Posted By Meaghan Bresnahan, Association of Climate Change Officers, Thursday, July 31, 2014
At the National Security and Climate Change discussion in Washington, DC, on Tuesday, it was noted repeatedly that although many people may not yet realize it, climate change is impacting the world here and now. As Ian Kraucunas of the Pacific Northwest National Laboratory stated, “We are already seeing an increase in certain types of events that are consistent with what [scientists] would expect from climate change, although we can’t attribute any one event to it.”

It is therefore vital that the United States, at the national and local levels, rapidly advances its adaptation and mitigation plans. As such, Kraucunas called on scientists to do a better job of informing decision making by targeting their scientific conclusions and putting them in context for legislators. The panelists further urged those active in the climate change discussion to frame it from a national security point of view.

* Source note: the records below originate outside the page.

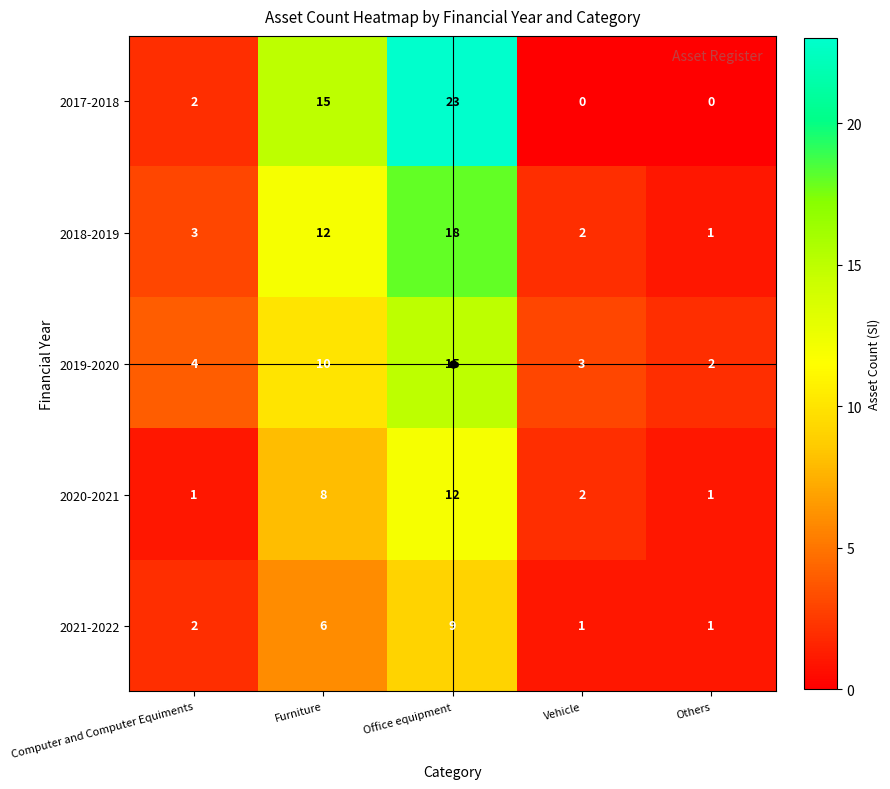

What is the maximum value for 2019-2020?

15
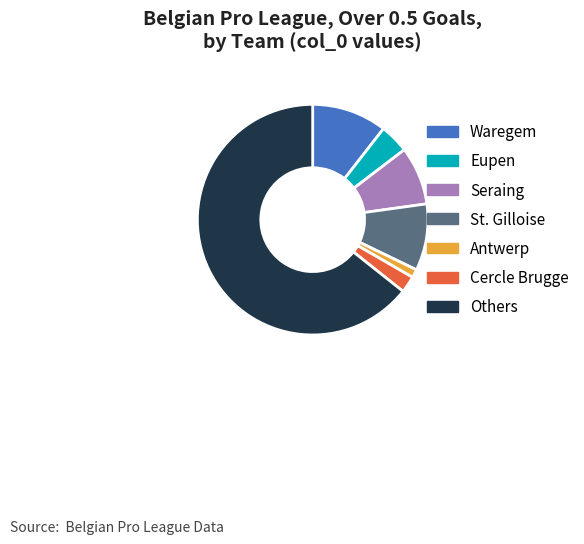

Do Cercle Brugge and St. Gilloise together represent more than half of the pie?

No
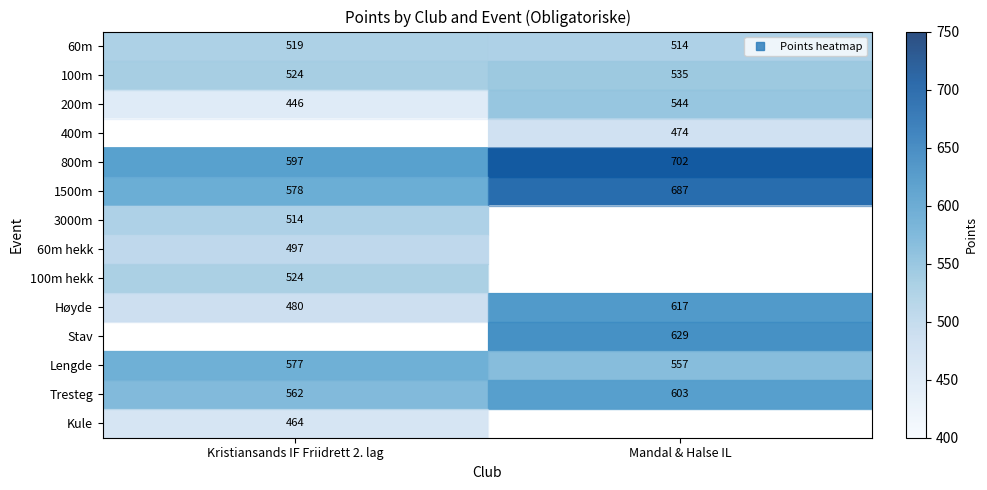

Is the value of Stav at Kristiansands IF Friidrett 2. lag greater than the value of 1500m at Mandal & Halse IL?

No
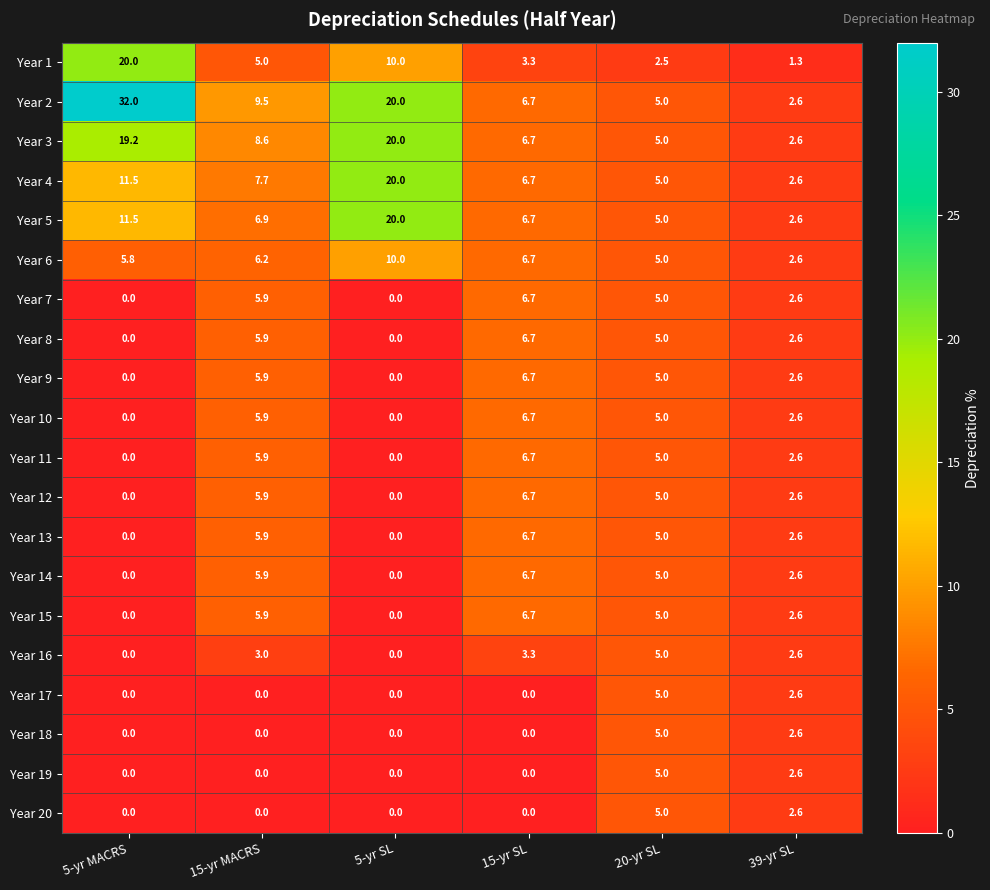

What is the difference between the highest and lowest values at 39-yr SL?

1.3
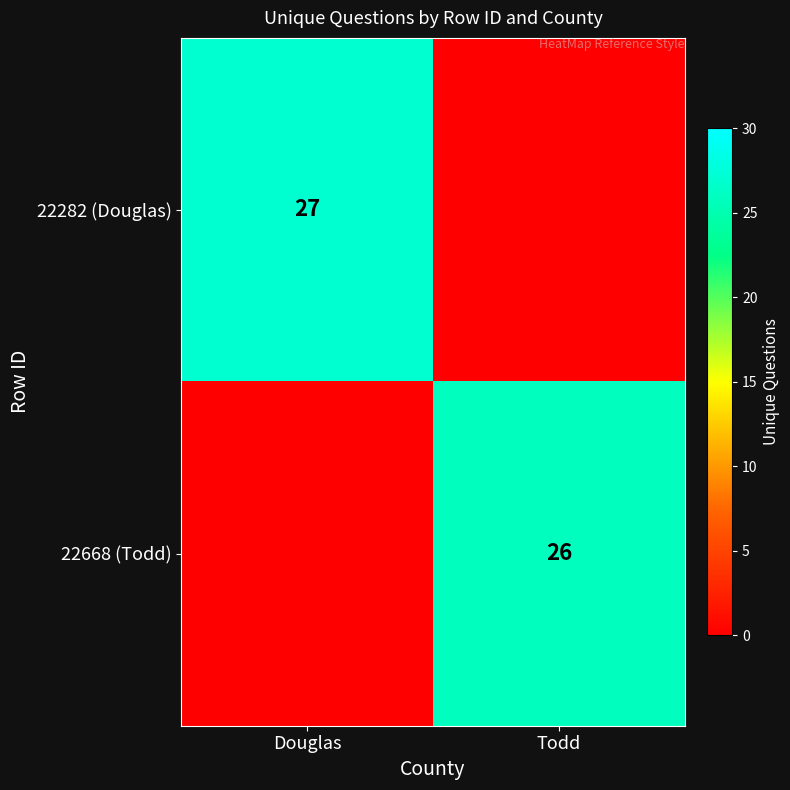

The value of 22668 (Todd) at Todd is 26. True or false?

True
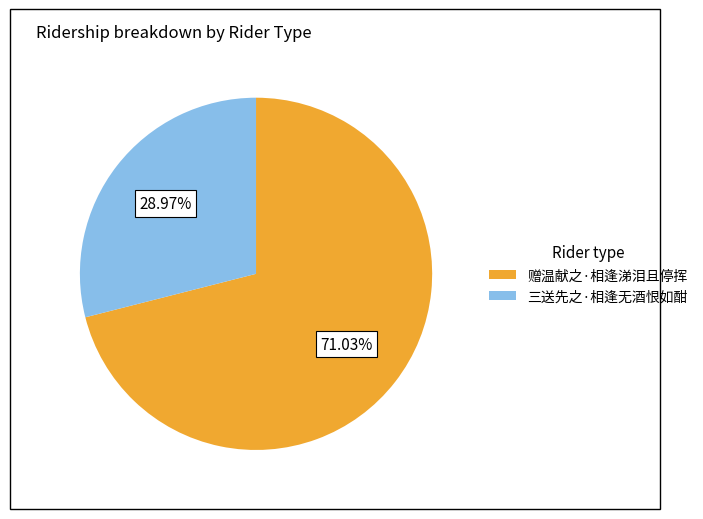

Is it true that 三送先之·相逢无酒恨如酣 is 29% of the pie?

True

Craig Gannett of the Henry M. Jackson Foundation noted that the definition of a national security threat has expanded to include massive disruptions caused by climate change. Climate change will increasingly lead to droughts, floods, wildfires, and sea level rise. These effects are going to be major stressors on already unstable nations, potentially increasing the likelihood that they devolve into conflict. Our military will provide aid for increasingly frequent and severe disasters, stretching our own resources even thinner. Domestic agricultural production is also likely to be negatively impacted, and transport may become more difficult and expensive.

Larry Phillips, the chair of the King County Council, summarized the issue elegantly: “Climate change threatens economic security, which is the foundation of national security.” Kraucunas further noted that “climate change is complicating existing threats to national security and raising new ones.”

The melting ice in the Arctic is creating one of those new challenges for the Navy. Commander John Marburger indicated that there will be a potential threat to global security as Arctic sea ice continues to decline and traffic through this newly opened route increases. However, he also stated that the Arctic provides the United States “a chance to get [adaptation] right the first time” through preparation, planning, and international collaboration.

Alice Hill, a senior advisor on the White House National Security Council, highlighted one of the United States’ most decisive efforts toward addressing climate change: President Obama’s Climate Action Plan. The plan’s three pillars involve mitigation, adaptation, and leading international efforts. The more success we have at the local and federal levels with the first two pillars, the better we will be able to address this evolving national security threat. Further, the longer we wait to take action, the more expensive it will be to combat the effects of climate change. To put it another way, Marburger stated, “disaster prevention is less expensive than disaster relief.”

Kraucunas concluded, “There are things we can do to avoid the unmanageable and to manage the unavoidable.” The sooner the United States initiates serious measures toward mitigation and adaptation, the more we minimize the threat of climate change to our national security.